I imagine purchasing a used car was once much more like buying a house. Information flows have grown tremendously, and if the price is the result of an information aggregation process, then more information leads to better price discovery.

A few things struck me as interesting:

First, some makes and models are ubiquitous. We were looking for a car that would seat seven, and I have some preference for smaller cars (they’re cheaper), so we started by looking at wagons and crossovers. The options there are few. The Ford Freestyle and Taurus X seem like they might fit the bill, and the Toyota Rav4 comes with an optional third row. Maybe an old Volvo V70? We test drove a Freestyle and realized it was too small for our needs. A search on AutoTrader.com revealed about a dozen Freestyles, in total, in the Atlanta metro area.

When we expanded our search to minivans, we were really only considering two options: the Toyota Sienna and the Honda Odyssey. Including just 2007-2009 model years of these two, the number of available used vehicles increased by an order of magnitude. One envisions a post-apocalyptic landscape littered with minivans…and if you go to a Target parking lot while you’re thinking about it, you’ll see that actually we basically live in a pre-apocalyptic landscape littered just so.

My prior was that this would reduce the variance on the prices of minivans relative to the crossovers. I didn’t test this, but in principle you should expect a better connection between price and value when the market is thicker.

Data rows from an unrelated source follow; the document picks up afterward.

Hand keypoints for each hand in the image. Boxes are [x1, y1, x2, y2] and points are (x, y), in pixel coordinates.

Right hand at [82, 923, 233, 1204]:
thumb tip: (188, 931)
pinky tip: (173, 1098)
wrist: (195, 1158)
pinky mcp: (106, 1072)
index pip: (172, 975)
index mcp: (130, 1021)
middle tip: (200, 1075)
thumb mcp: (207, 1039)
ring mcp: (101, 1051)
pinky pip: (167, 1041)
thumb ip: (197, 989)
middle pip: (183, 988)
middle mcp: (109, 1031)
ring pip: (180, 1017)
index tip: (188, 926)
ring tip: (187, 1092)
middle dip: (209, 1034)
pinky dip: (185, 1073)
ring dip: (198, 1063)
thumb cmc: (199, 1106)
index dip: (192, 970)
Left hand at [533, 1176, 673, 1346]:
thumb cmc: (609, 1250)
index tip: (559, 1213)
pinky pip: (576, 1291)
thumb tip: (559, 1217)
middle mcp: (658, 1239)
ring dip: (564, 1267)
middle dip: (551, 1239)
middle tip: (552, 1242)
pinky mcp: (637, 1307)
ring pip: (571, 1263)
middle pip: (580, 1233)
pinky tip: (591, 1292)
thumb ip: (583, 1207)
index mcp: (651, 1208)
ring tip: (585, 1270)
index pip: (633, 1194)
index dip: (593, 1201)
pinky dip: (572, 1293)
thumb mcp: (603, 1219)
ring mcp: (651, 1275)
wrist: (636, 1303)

The economic consequences of this seem like they should be a lower probability of a “great deal” where the seller mistakenly underprices the car, and a better fit for your needs due to finer resolution in the choice space.

Second, information on prices and quality/reliability are readily available. Akerlof’s The Market for Lemons paper feels like it has been worked out within the market. People may still disagree about what information is most valuable, but between Consumer Reports, Kelley Blue Book, Edmunds True Market Value, CarFax, and competitor’s prices, there was never really a moment where I felt like I didn’t know what a reasonable price was, or that I might be getting screwed without knowing it. Recently we read Roald Dahl’s Matilda, in which Matilda’s father is a used car salesman who puts sawdust in the engine and glues car parts back together, and it feels very dated. You can pretty much Google a VIN these days.

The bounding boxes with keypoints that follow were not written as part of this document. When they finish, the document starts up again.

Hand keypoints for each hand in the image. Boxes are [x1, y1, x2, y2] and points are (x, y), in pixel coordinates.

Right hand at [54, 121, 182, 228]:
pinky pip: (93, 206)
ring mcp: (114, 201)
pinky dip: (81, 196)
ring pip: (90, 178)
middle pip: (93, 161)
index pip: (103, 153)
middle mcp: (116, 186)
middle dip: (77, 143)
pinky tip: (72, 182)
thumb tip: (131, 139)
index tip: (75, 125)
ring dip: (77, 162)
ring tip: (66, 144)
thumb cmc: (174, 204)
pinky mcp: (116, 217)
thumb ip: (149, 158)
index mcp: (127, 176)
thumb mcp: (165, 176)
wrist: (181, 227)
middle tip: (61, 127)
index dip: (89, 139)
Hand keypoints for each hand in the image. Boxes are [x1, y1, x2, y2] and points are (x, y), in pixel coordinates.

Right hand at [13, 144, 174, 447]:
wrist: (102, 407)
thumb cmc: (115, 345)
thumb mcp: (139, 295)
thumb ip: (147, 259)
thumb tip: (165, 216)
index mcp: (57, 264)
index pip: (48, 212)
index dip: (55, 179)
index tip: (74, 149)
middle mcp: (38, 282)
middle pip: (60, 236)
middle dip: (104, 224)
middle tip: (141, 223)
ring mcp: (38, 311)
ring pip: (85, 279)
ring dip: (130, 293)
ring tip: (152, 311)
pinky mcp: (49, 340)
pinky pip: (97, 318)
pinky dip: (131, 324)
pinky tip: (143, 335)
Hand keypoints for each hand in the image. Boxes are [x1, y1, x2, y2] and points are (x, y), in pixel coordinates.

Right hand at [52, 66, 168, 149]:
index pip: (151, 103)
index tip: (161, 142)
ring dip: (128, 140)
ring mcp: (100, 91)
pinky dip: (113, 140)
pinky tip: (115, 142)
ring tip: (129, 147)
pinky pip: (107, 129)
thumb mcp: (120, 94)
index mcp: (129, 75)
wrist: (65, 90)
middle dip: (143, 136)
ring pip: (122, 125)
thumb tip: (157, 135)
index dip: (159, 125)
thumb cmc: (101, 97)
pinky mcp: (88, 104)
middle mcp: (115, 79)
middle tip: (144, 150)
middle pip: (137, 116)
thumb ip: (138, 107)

Finally, the impact of weak ties was made very clear. The importance of weak ties in employment is already pretty well-known, and, anecdotally, five of my seven jobs since freshman year of college have involved weak ties (I landed the Hollywood Video gig because of experience, and the Barnes & Noble position presumably because of my English B.A.?).

We can add the car we chose to purchase to the list of weak-tie outcomes. We ended up spending $10,000 less than we expected, because we bought a 2002 Honda Odyssey. We were looking at more recent model years, but an ex-coworker of my sister-in-law was moving on from their minivan, and they took very good care of it, and we worked out a deal. Negotiations were delightful, and because we knew the person well—at least by reputation—we felt like we knew much more about what we were getting ourselves into than we otherwise would have. Because the information was there for both sides, we came quickly to a mutually satisfactory price, and not once did the previous owner tell me he “had to go talk to his manager”.

It’s tricked out, by the way. Robot doors? Yes. Heated seats? Yes. VHS video system? Oh yeah. The previous owners even threw in an assortment of VHS tapes, presumably because we now possess the last active VCR in North Georgia.

I really like the adage that you can choose two of the three: good, fast, or cheap. With better information, though, I feel like the good gets better—we saw a lot of options, and chose the one that seemed like the best fit. The fast gets faster—we test drove four cars, but considering over a hundred, all within a week. Finally, we spent a lot less than we expected to—and certainly the search costs declined—because we knew about a cheaper option and we could tell whether it would work for us.

So yeah, thank you internets for expanding the choice set, reducing the search costs, and improving the information available. Nothing like feeling your utility rise.